For the past ten days in Japan, the cherry trees have been covered with a clock of pink petals. It’s blossoming time for the sakura-the ornamental cherry trees that have become national emblems-and the whole country is in celebratory mood.
DiorMag is celebrating the event in its own way with today’s launch of its new the event in its own way with today’s launch of its new version in Japanese !
Christian Dior loved gardens. Those of the houses in which he’d lived – Granville, Milly-la-Fôret, La Colle Noire – and those of the places that inspired him, such as the pathways of Versailles, the Granville rose gardens, and the cherry trees of Japan. Japan, quite rightly so, came to represent a place of promise and inspiration very early in the history of the house of Dior, admired personally by Christian Dior for its nature and culture.

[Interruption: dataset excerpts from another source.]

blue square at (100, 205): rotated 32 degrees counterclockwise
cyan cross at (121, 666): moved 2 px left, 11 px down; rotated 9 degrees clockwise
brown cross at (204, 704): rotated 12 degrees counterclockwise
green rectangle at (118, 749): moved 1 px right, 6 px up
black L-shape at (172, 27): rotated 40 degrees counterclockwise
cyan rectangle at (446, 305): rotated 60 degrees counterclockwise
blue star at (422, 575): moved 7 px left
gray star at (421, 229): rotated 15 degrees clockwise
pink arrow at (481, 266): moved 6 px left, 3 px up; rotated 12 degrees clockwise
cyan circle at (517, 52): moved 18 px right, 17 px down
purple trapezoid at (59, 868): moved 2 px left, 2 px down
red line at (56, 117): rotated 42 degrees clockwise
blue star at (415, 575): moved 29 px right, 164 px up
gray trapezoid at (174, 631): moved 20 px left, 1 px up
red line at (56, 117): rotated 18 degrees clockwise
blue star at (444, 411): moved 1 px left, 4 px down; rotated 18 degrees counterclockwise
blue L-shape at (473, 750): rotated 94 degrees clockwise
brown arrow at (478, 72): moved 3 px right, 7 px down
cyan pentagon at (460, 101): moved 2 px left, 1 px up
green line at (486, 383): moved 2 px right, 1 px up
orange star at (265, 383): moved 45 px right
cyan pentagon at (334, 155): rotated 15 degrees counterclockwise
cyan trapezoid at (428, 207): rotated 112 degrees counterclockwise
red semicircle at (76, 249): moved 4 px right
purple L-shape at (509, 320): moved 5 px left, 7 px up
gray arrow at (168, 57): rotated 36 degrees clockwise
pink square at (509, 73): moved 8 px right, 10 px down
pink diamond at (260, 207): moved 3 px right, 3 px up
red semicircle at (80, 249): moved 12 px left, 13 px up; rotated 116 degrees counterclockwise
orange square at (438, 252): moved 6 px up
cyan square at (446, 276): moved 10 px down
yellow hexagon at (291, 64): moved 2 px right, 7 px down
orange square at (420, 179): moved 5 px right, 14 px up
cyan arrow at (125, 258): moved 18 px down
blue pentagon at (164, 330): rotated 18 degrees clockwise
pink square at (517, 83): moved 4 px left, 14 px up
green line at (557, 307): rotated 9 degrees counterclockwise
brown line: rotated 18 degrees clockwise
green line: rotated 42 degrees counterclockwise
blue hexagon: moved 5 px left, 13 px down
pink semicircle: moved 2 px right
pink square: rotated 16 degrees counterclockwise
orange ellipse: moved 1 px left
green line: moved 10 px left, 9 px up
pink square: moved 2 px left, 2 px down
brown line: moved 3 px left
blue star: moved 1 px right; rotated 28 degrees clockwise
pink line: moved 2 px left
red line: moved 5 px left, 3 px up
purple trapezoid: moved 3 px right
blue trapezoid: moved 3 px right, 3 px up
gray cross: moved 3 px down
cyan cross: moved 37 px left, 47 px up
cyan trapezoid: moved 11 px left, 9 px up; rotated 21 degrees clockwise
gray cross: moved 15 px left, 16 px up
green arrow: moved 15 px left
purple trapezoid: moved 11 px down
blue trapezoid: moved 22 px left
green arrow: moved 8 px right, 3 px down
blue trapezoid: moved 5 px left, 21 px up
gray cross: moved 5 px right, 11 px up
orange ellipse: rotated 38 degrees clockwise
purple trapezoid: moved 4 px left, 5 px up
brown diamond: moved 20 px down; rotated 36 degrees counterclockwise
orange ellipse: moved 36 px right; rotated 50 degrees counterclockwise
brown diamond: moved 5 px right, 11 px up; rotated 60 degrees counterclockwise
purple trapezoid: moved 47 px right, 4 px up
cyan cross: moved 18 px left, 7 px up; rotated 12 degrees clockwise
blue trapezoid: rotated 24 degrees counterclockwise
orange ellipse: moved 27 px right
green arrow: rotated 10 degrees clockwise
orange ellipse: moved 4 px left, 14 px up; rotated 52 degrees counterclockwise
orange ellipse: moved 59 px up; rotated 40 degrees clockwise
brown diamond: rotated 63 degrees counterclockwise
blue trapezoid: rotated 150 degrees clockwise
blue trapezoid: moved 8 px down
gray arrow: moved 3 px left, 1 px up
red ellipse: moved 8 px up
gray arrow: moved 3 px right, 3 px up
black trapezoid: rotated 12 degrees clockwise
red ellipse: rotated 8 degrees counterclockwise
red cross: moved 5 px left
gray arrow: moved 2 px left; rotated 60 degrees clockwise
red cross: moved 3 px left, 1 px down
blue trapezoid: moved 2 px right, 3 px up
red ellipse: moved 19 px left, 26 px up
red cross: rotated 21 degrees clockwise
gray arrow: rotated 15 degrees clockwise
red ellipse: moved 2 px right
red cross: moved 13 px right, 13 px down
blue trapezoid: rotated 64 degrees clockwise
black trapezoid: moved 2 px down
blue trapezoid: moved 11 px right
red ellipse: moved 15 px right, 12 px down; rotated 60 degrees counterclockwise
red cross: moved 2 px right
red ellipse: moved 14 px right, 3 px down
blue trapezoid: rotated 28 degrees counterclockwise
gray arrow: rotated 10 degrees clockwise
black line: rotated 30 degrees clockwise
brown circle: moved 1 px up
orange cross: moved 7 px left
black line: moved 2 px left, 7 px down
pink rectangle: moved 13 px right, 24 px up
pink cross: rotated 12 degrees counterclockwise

And so it was that, in 1953, the Dior models made a special trip there, all the way from 30 Avenue Montaigne, in order to present one of the house’s collections for the very first time in that country. That same year, Christian Dior paid homage to the flowering of the cherry trees – sakura – creating an afternoon outfit he called “Jardin Japonais ” (or Japanese Garden). Its pink fabric – one of the couturier’s favorite colors – was printed with clusters of cherry blossoms. The following year, the couturier created Rashomon, Outamaro, Tokyo – three outfits produced in Japanese jacquards. Dior’s admiration for Japan has long been reciprocated. In 1959, the house of Dior was chosen by the Empress Michiko to create the three civil dresses for her wedding. Several decades later, in 1998, Japan’s first Dior store opened its doors in Tokyo, followed in 2001 by Osaka. Last April, the traveling exhibition Lady Dior as Seen By stopped off in Tokyo, as the renovated store in the city’s Ginza district unveiled a new face – ultra-modern, but forever faithful to the codes of the house on Avenue Montaigne.
Today, DiorMag announces the launch of its Japanese version. And the story between Dior and Japan continues to be written, in original form.